ТЕКСТ:

=-=-=-=-=

Средствами игры будут служить пластинки, наподобие тех доминошек, что используются при игре в домино. Как и в домино, каждая пластинка разделена на верхнюю и нижнюю половину. В каждой половине что-то написано. Отличие от домино в том, что именно написано. В случае домино в каждой из половин записывается количество очков, от 0 до 6. А нашем случае в каждой из половин записывается какая-то цепочка из букв икс и зет. Вот примеры таких цепочек. Цепочки длины один: x, z. Цепочки длины два: xx, xz, zx, zz. Цепочки длины три: xxx, xxz, xzx, xzz, zxx, zxz, zzx, zzz. Возможна и цепочка длины ноль, в этом случае не записано ничего. А вот одна из 128 цепочек длины семь: zxzxxxz. Проиллюстрируем сказанное примерами возможных пластинок:

Перечисленные 4 пластинки, в том порядке, как они указаны, обозначим — для дальнейших ссылок — буквами A, B, C, D. Если приложить одну пластинку к другой, но не торцами, как при игре в домино, а боками, то в результате получим две строчки букв: одну сверху, другую снизу. Так, прикладывая A к D (слева D, справа A), получаем zzzx сверху и zzx снизу. Если приложить в другом порядке, получим xzzz сверху, zxz снизу. Аналогично можно прикладывать друг к другу несколько пластинок и считывать верхнюю и нижнюю строчки букв. Более того. Каждую пластинку разрешается воспроизводить в неограниченном количестве и создавать сочетания из повторяющихся пластинок — такие, например, как AACA. В этом примере верхней строчкой будет xxxzx, а нижней — zxzxzzzx. Прошу у читателя прощение за затянувшееся предварение к игре, но хотелось бы, чтобы всё было предельно ясно.

Теперь — сама игра. Она состоит в следующем. В средствах массовой информации объявляется некоторый конкретный набор пластинок. Далее предлагается, воспроизводя каждую из пластинок набора в необходимом количестве, приложить пластинки друг к другу так, чтобы верхняя и нижняя строчки иксов и зетов совпали друг с другом. Первым пяти, приславшим решения, будет выплачен внушительный приз.

Поясним сказанное на примерах. Пусть объявленный набор содержит всего только одну пластинку A из приведённого выше перечня. Ясно, что решение невозможно, поскольку, сколько раз ни прикладывай пластинку A саму к себе, нижняя строка всегда окажется длиннее верхней. По сходной причине решения не существует, если объявленный набор состоит из одной только пластинки D, только тут длиннее будет верхняя строка. Желающие могут попытаться доказать, что решения не существует и в том случае, когда объявленный набор состоит из двух пластинок, A и D. А вот если объявить набор из всех наших четырёх пластинок A, D, C и D, то решение существует. Действительно, если сложить пластинки в таком порядке: DBCDA, то и верхняя, и нижняя строка окажутся одинаковы: zzzxxzzzzx.

=-=-=-=-=

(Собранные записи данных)

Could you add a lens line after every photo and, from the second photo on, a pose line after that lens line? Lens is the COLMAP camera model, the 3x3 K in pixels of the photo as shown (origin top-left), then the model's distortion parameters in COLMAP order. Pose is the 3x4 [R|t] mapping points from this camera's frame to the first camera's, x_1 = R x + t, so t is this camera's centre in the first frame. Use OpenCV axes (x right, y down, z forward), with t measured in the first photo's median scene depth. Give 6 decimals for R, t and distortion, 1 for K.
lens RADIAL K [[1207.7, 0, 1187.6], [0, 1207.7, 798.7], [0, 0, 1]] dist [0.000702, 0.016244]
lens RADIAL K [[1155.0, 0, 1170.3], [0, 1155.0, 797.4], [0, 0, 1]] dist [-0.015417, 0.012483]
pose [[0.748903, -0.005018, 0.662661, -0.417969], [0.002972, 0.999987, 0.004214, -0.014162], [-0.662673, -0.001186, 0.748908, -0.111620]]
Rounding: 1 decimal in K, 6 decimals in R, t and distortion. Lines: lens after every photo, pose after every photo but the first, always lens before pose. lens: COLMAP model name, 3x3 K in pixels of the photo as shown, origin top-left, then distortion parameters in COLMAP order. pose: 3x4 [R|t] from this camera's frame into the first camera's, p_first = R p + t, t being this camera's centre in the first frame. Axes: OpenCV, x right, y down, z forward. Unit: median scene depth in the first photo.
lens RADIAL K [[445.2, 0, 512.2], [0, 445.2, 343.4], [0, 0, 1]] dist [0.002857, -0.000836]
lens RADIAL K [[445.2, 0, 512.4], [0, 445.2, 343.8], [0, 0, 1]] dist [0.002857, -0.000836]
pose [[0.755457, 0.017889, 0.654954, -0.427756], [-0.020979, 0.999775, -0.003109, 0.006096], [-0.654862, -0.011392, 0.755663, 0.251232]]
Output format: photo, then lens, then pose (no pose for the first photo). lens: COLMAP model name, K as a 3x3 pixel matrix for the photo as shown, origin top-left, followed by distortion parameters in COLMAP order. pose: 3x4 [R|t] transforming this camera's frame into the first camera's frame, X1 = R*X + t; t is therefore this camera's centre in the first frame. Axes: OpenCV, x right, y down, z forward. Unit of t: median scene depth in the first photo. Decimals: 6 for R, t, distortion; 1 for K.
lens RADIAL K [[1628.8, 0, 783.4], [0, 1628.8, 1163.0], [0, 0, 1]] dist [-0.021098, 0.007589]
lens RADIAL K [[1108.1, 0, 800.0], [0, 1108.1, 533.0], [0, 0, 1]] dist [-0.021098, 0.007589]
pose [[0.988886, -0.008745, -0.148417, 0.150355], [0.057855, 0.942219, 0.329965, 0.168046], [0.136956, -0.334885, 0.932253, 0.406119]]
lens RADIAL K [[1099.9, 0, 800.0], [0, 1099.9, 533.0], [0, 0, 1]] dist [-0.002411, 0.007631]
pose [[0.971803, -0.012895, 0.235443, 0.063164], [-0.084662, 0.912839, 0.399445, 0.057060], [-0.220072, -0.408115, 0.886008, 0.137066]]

=-=-=-=-=

ЗАДАНИЯ:
[1] Выпишите все цепочки длины два, которые перечислены в тексте об игре с пластинками.
[2] Перепишите из текста об игре с пластинками всё, начиная со слов «Поясним сказанное на» и вплоть до слов «окажутся одинаковы: zzzxxzzzzx.».

ОТВЕТЫ:
[1] xx, xz, zx, zz

[2]
Поясним сказанное на примерах. Пусть объявленный набор содержит всего только одну пластинку A из приведённого выше перечня. Ясно, что решение невозможно, поскольку, сколько раз ни прикладывай пластинку A саму к себе, нижняя строка всегда окажется длиннее верхней. По сходной причине решения не существует, если объявленный набор состоит из одной только пластинки D, только тут длиннее будет верхняя строка. Желающие могут попытаться доказать, что решения не существует и в том случае, когда объявленный набор состоит из двух пластинок, A и D. А вот если объявить набор из всех наших четырёх пластинок A, D, C и D, то решение существует. Действительно, если сложить пластинки в таком порядке: DBCDA, то и верхняя, и нижняя строка окажутся одинаковы: zzzxxzzzzx.